■ EXERCISE AIM:
Reproduce the text lines of the data below word for word, leaving out the pictures.

■ DATA LINES:
* start *
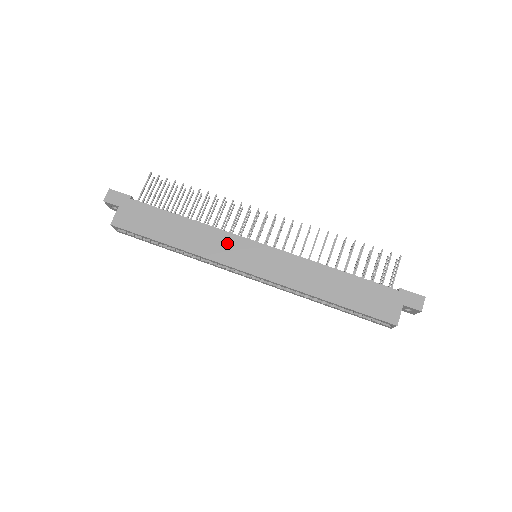
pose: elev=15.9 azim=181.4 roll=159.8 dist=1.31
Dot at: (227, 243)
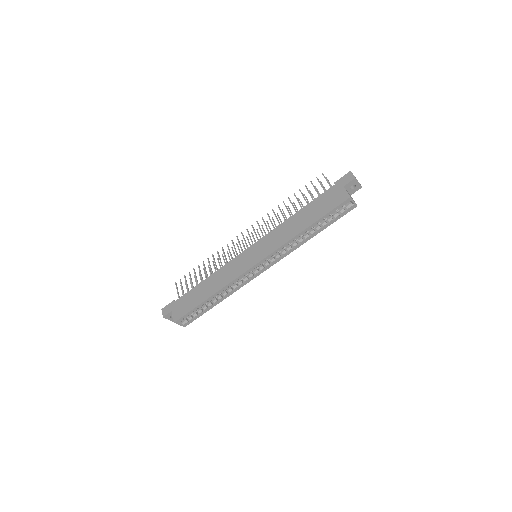
Dot at: (234, 265)
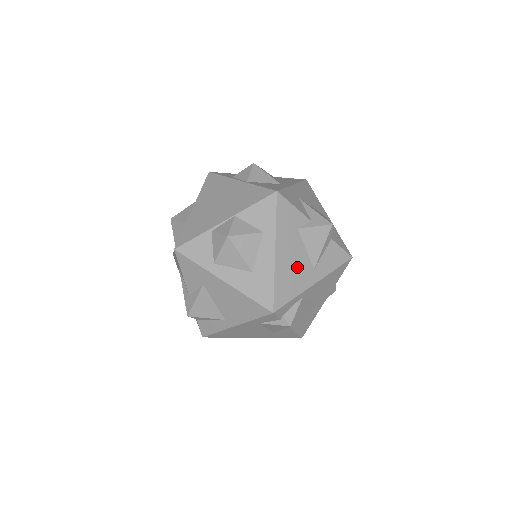
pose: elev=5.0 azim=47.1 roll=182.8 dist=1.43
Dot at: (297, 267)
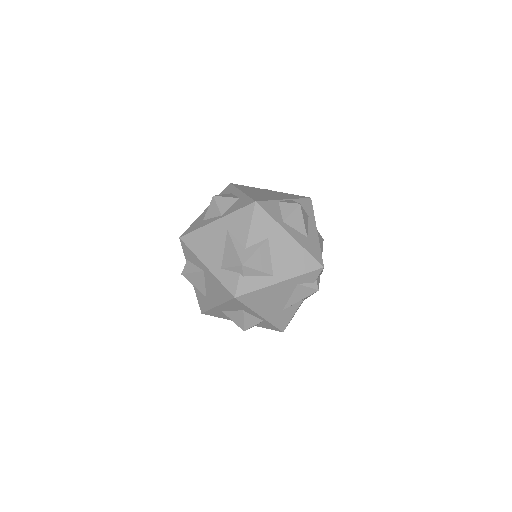
Dot at: occluded
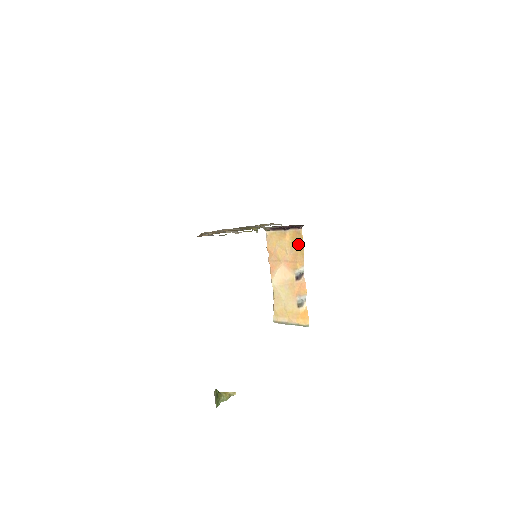
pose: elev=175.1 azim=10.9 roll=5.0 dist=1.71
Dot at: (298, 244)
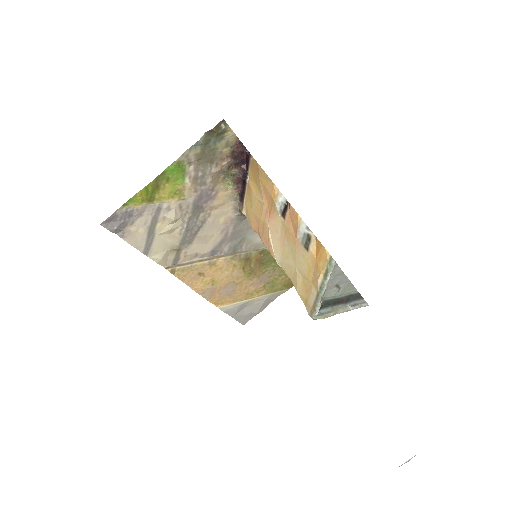
Dot at: (258, 174)
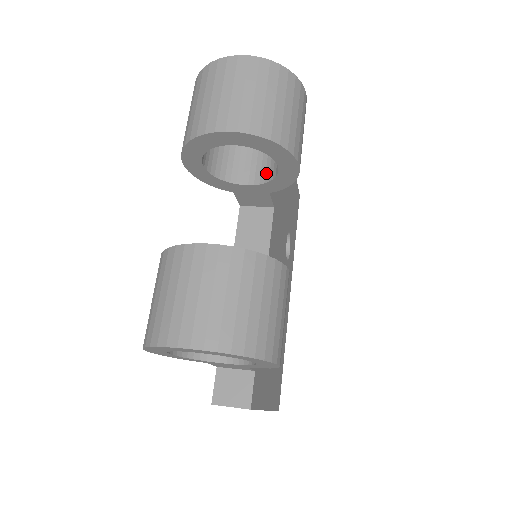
* end *
■ THE ANSWER:
pose: elev=15.9 azim=181.4 roll=159.8 dist=1.31
Dot at: (227, 243)
Dot at: (234, 265)
pose: elev=5.0 azim=47.1 roll=182.8 dist=1.43
Dot at: (297, 267)
Dot at: occluded
pose: elev=175.1 azim=10.9 roll=5.0 dist=1.71
Dot at: (298, 244)
Dot at: (258, 174)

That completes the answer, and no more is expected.